[[ Dataset open ]]
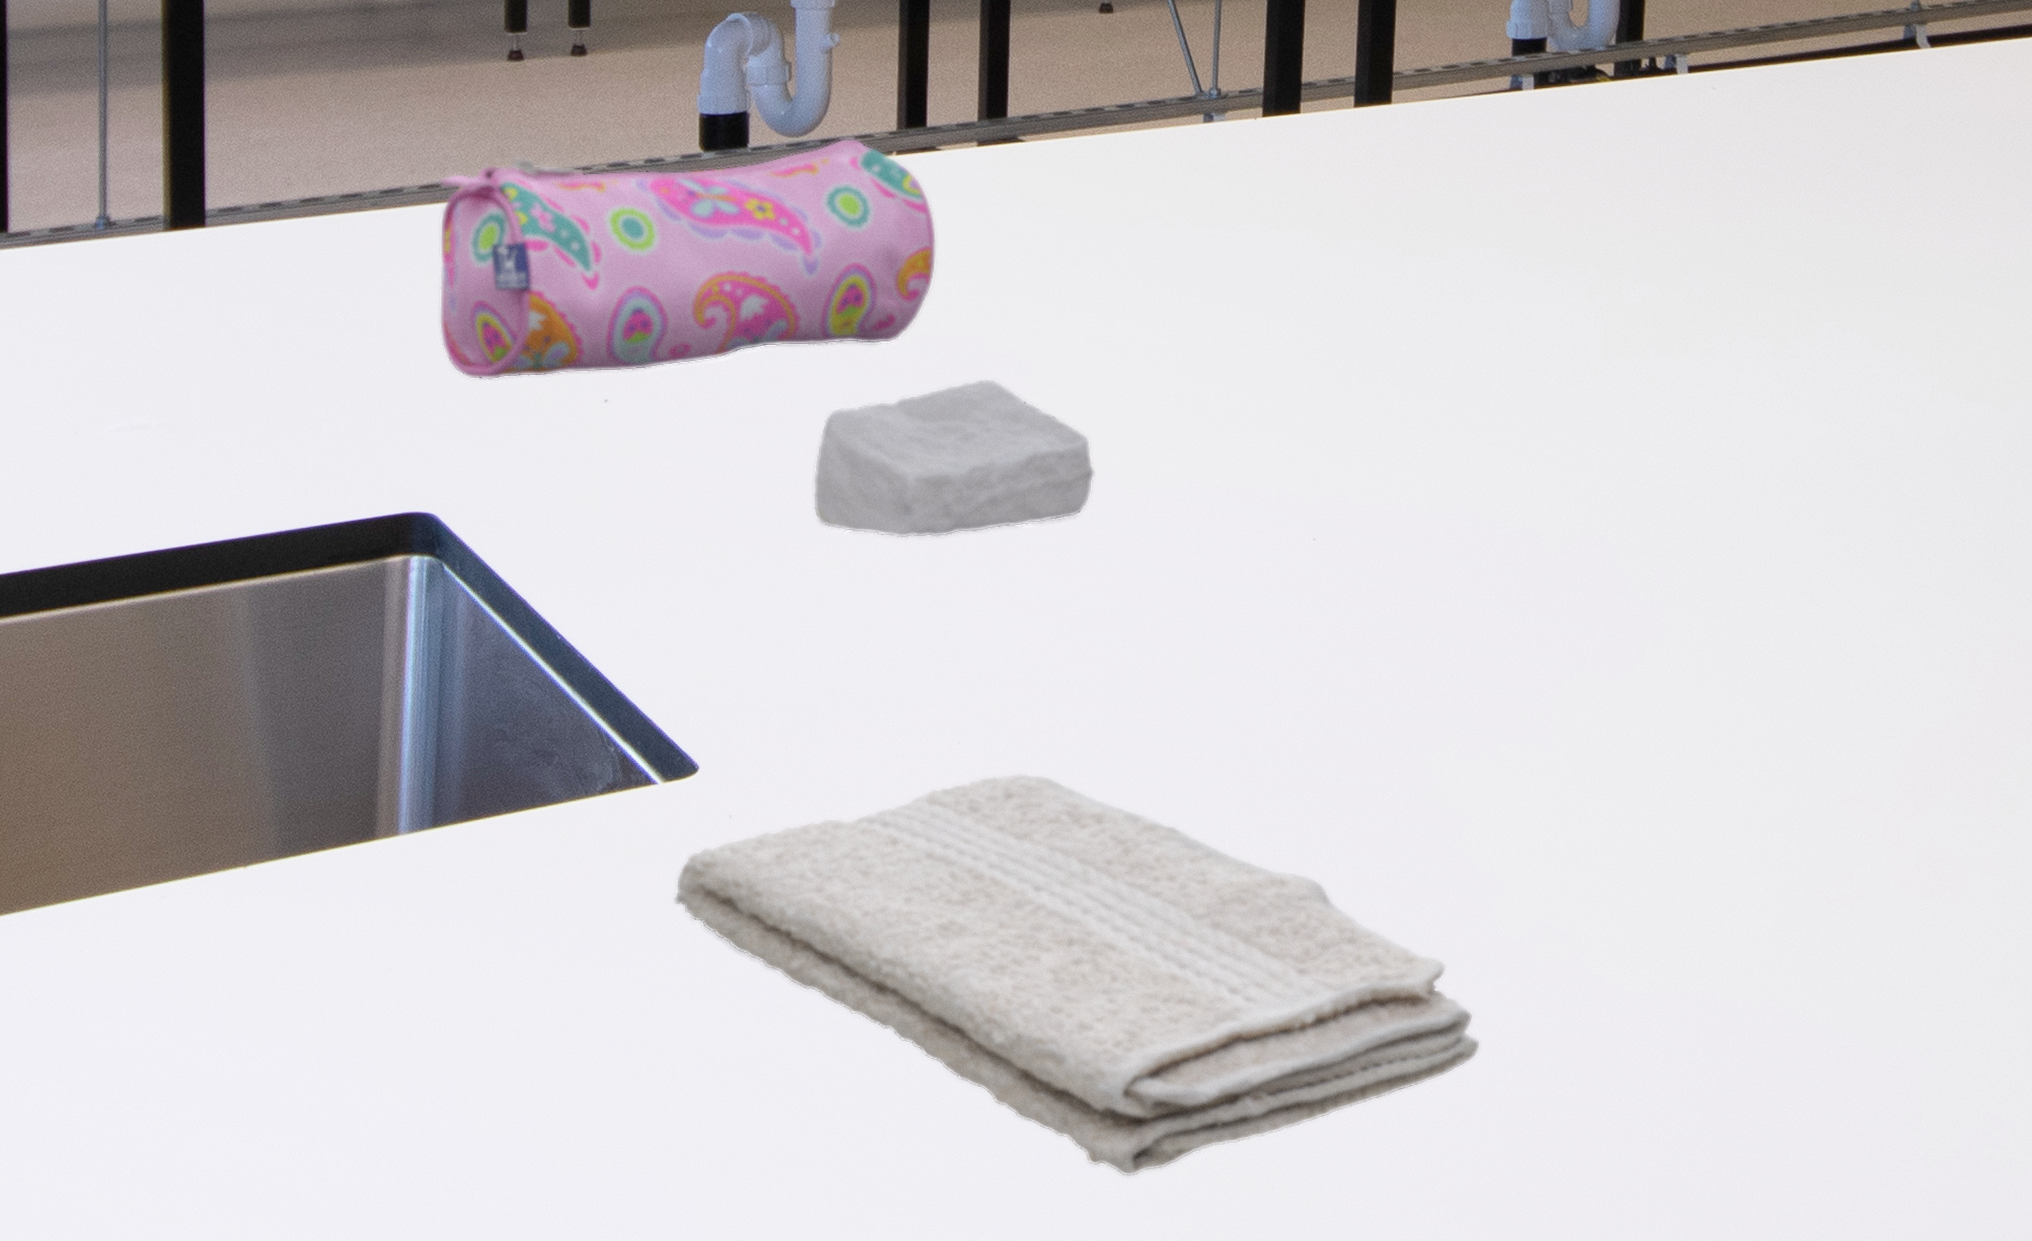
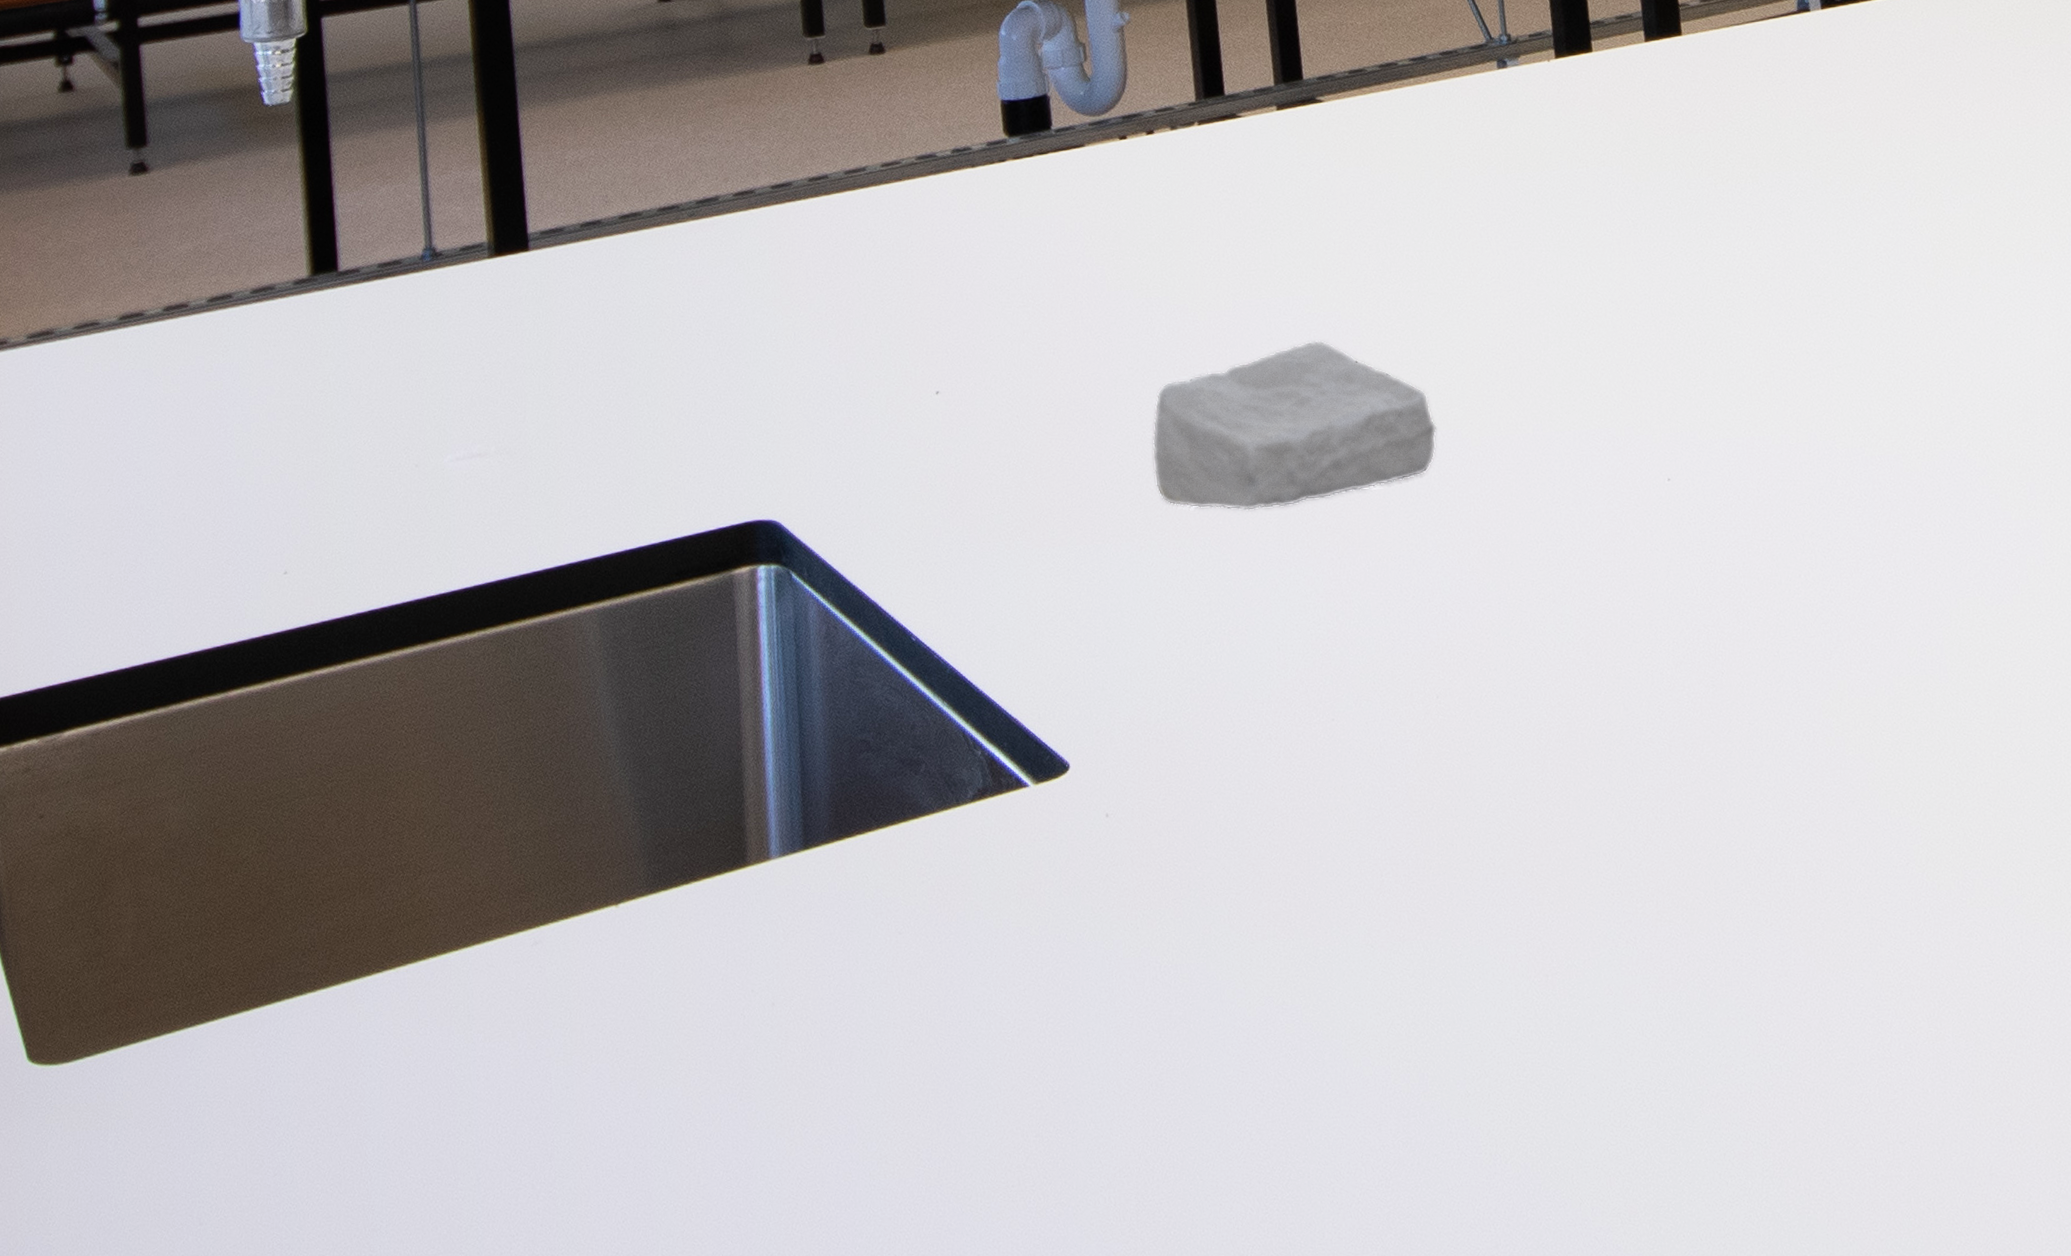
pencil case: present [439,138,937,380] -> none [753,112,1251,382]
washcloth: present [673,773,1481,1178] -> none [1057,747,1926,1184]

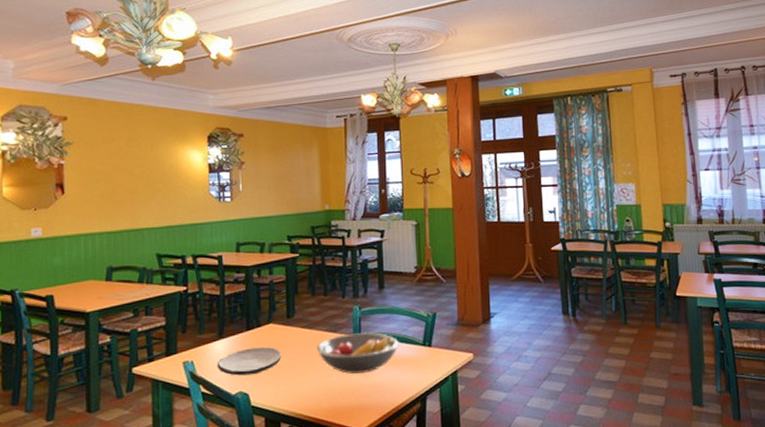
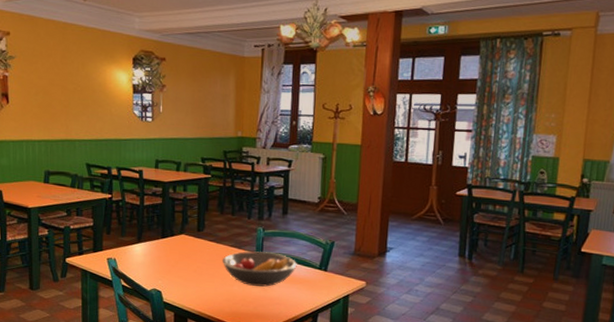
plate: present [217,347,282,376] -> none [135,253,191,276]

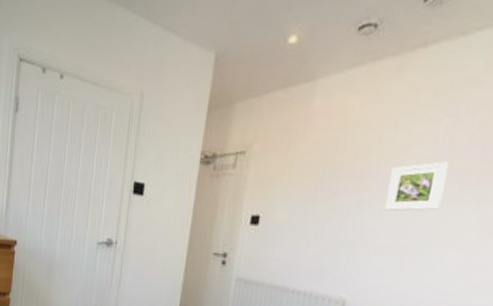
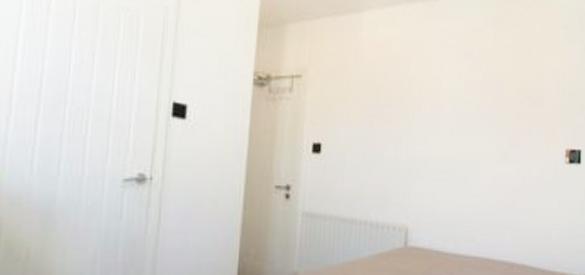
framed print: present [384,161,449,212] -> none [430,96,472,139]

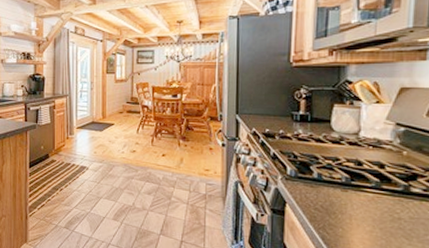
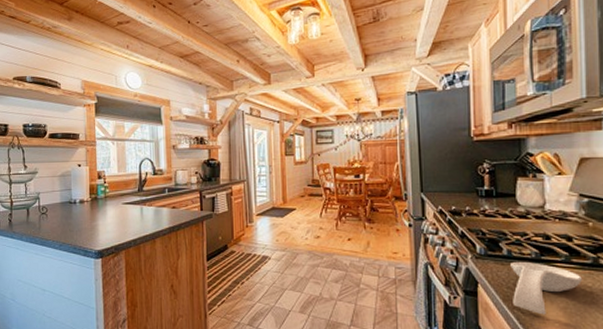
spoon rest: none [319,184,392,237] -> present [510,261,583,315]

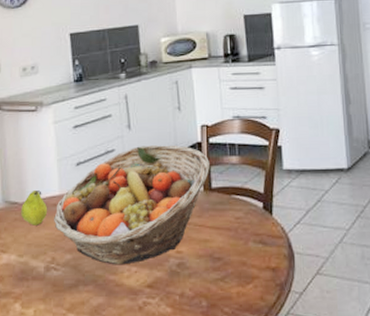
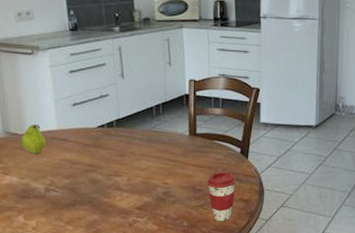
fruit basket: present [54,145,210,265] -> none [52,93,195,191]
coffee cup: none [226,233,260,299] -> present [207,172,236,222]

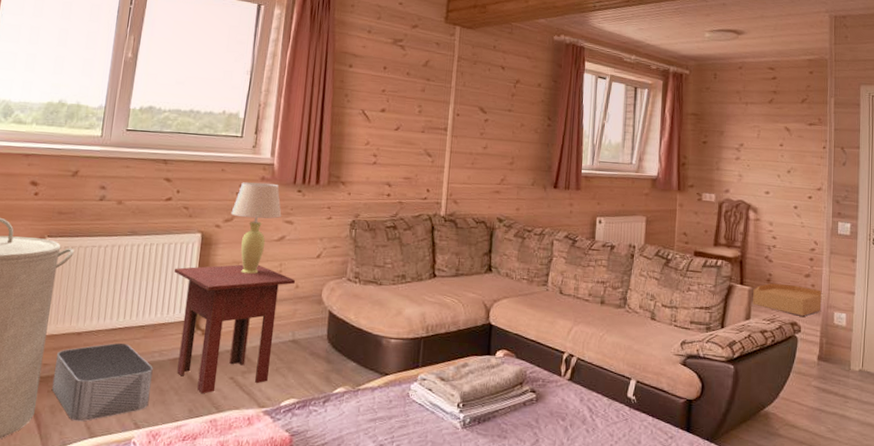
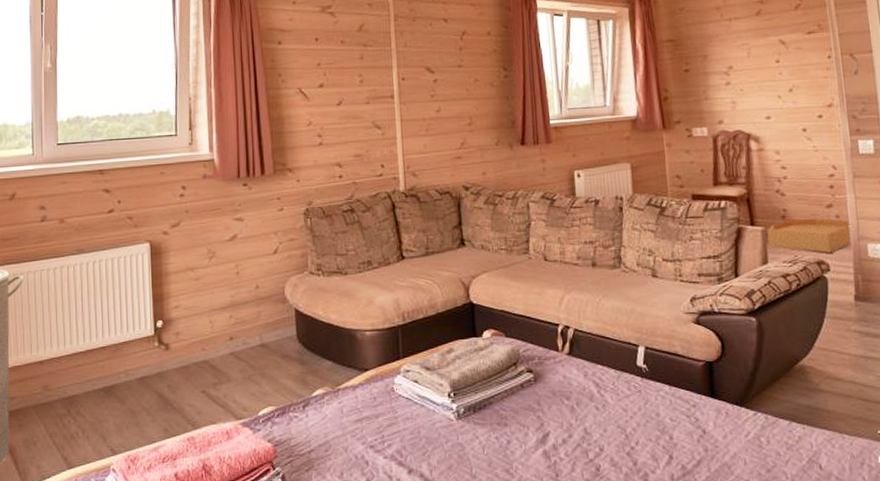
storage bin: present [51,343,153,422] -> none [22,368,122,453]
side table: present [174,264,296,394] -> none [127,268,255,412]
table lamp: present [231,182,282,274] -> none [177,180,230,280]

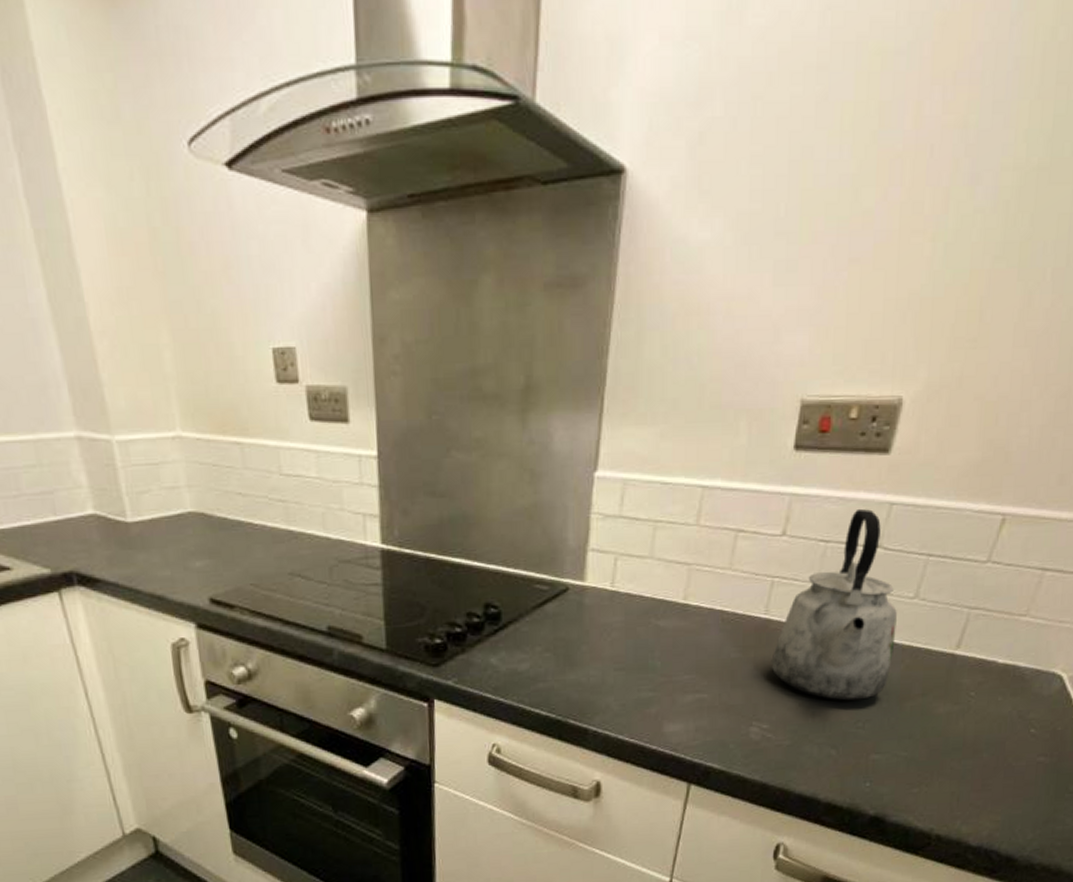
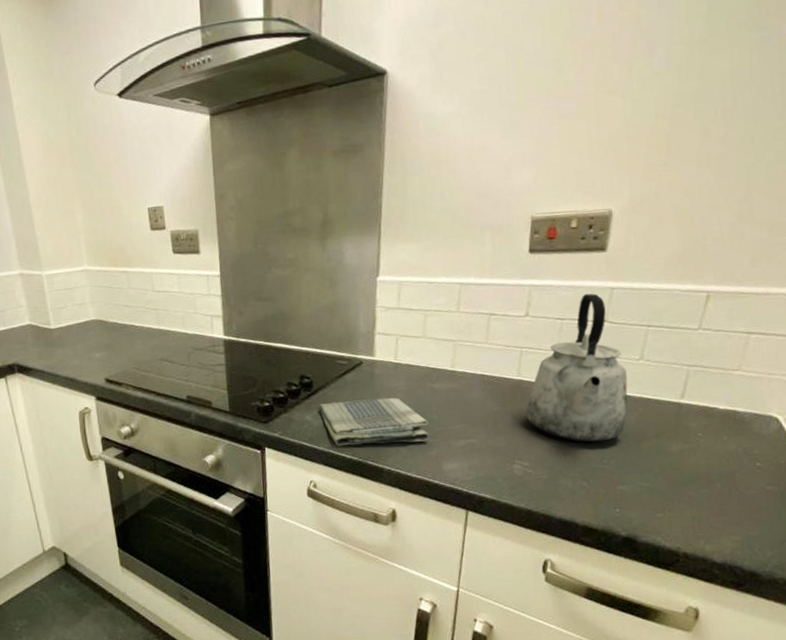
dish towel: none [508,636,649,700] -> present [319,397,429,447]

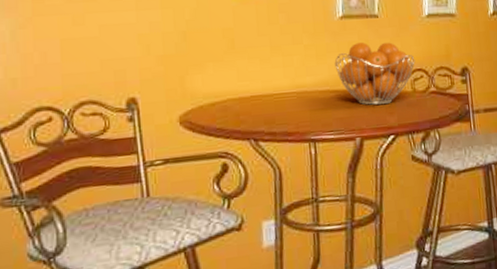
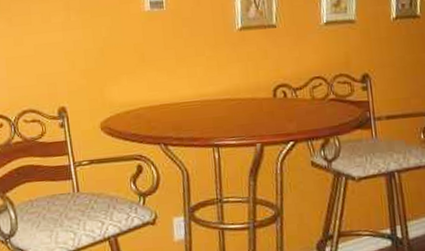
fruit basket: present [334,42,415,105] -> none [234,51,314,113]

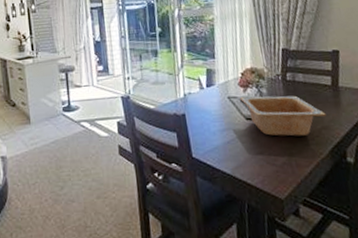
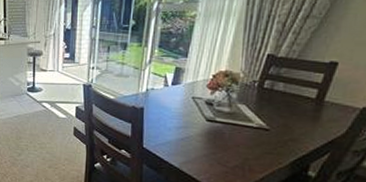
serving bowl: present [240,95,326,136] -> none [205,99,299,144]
[[ Dataset closed ]]
◆ **Try it**: Leave out the pictures, then copy all the remaining text in the records exactly.

◆ **Solution below**:
pencil case: present [439,138,937,380] -> none [753,112,1251,382]
washcloth: present [673,773,1481,1178] -> none [1057,747,1926,1184]

plate: present [217,347,282,376] -> none [135,253,191,276]

framed print: present [384,161,449,212] -> none [430,96,472,139]

spoon rest: none [319,184,392,237] -> present [510,261,583,315]

fruit basket: present [54,145,210,265] -> none [52,93,195,191]
coffee cup: none [226,233,260,299] -> present [207,172,236,222]

storage bin: present [51,343,153,422] -> none [22,368,122,453]
side table: present [174,264,296,394] -> none [127,268,255,412]
table lamp: present [231,182,282,274] -> none [177,180,230,280]

dish towel: none [508,636,649,700] -> present [319,397,429,447]

fruit basket: present [334,42,415,105] -> none [234,51,314,113]

serving bowl: present [240,95,326,136] -> none [205,99,299,144]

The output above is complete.